Foi por causa do meu irmão que eu comi a Letícia. Ah, eu tinha 16, ela 18. Ela tinha uns peitões, não me lembro de mais nada dela a não ser os peitões. Aquele cabelo preto lindo caindo por cima daquelas tetas maravilhosas. Então, estávamos acampando lá no Marumbi. Tínhamos saído com uma galerinha, um bando de moleques que fumava e bebia e se achava foda pracarai. Naquela noite ainda, o Limão ia quebrar as pernas e perder quatro dentes por descer correndo o morro bêbado. Mas ele teve mais sorte que outros. Antes do Limão fazer a cagada, a gente tava em volta da barraca, bebendo Velho Barreiro com Coca, fumando, contando história, rindo. Acho que era uns seis piás e umas quatro gurias. A Letícia era uma delas. Eu tava de olho nos peitões dela, não tinha como não estar. Gostosa. Eu ainda era cabação e tava de olho naquelas tetas. Daí a galera começou a fazer aquele joguinho de perguntas, sei lá como se chama.
“Já beijou?”
“Já.”
“Já deu?”
“Já.”
“Já deu beijo grego?”
“Que que é beijo grego?”
“Quá quá quá” e a galera se matava de rir. E no meio dessas besteiradas todas começaram os papos cabeça e de repente alguém perguntou “Já matou alguém?” E eu já tinha matado.
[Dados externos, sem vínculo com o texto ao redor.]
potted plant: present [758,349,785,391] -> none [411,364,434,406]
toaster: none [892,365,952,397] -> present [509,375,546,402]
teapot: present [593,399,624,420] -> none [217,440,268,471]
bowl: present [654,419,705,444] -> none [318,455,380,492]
Eu tava bêbado e chapado. Disse que sim. Já tinha matado. E foi meio estranho porque o pessoal ficou meio quieto, sei lá. E daí eu percebi que tava meio que chorando. Tipo, as lágrimas escorriam do meu olho, mas eu não parecia tá chorando. Eu não sentia que tava chorando. Uma coisa meio estranha, não sei explicar direito. Mas daí eu levantei e saí de perto do pessoal. Fui pro mato, sentindo coisas dentro de mim que não entendia direito. Olhava pra lua lá em cima, pra escuridão do mato. Pensava nas músicas do Legião, na galera correndo pra atravessar a ponte antes do trem passar, no sol brilhando verde nas folhagens da serra. E de repente comecei a soluçar. Ele nunca ia ver isso. O meu irmão.
A Letícia de repente pôs a mão no meu ombro e quando vi eu tava chorando naqueles peitos mais lindos do mundo. Num lembro direito mais do que aconteceu. Acho que começou com ela me fazendo carinho, eu beijando, sei lá. Mas foi bom. Fizemos ali mesmo, em cima das pedras. Chupei aqueles peitos, ela me chupou, fiz tudo a que tinha direito. Acordamos pelados, um no outro, o sol queimando a gente, os gritos do pessoal dizendo que o Limão tinha se fudido. Ressaca, vômito.
Depois disso, eu e a Letícia sempre sorríamos um pro outro, mas nunca mais rolou nada, nem papo, nem amizade. Foi esfriando, a gente foi esquecendo.
Hoje tenho 24 anos. Levei minha mulher pra fazer ultra-sonografia. Tô vendo uma mancha na tela e o doutor diz que é meu filho. Ou filha. Num sei ainda se vai ser piá ou guria, mas se for homem já sei o nome que vai ter.
Se for menina, minha mulher escolhe o nome.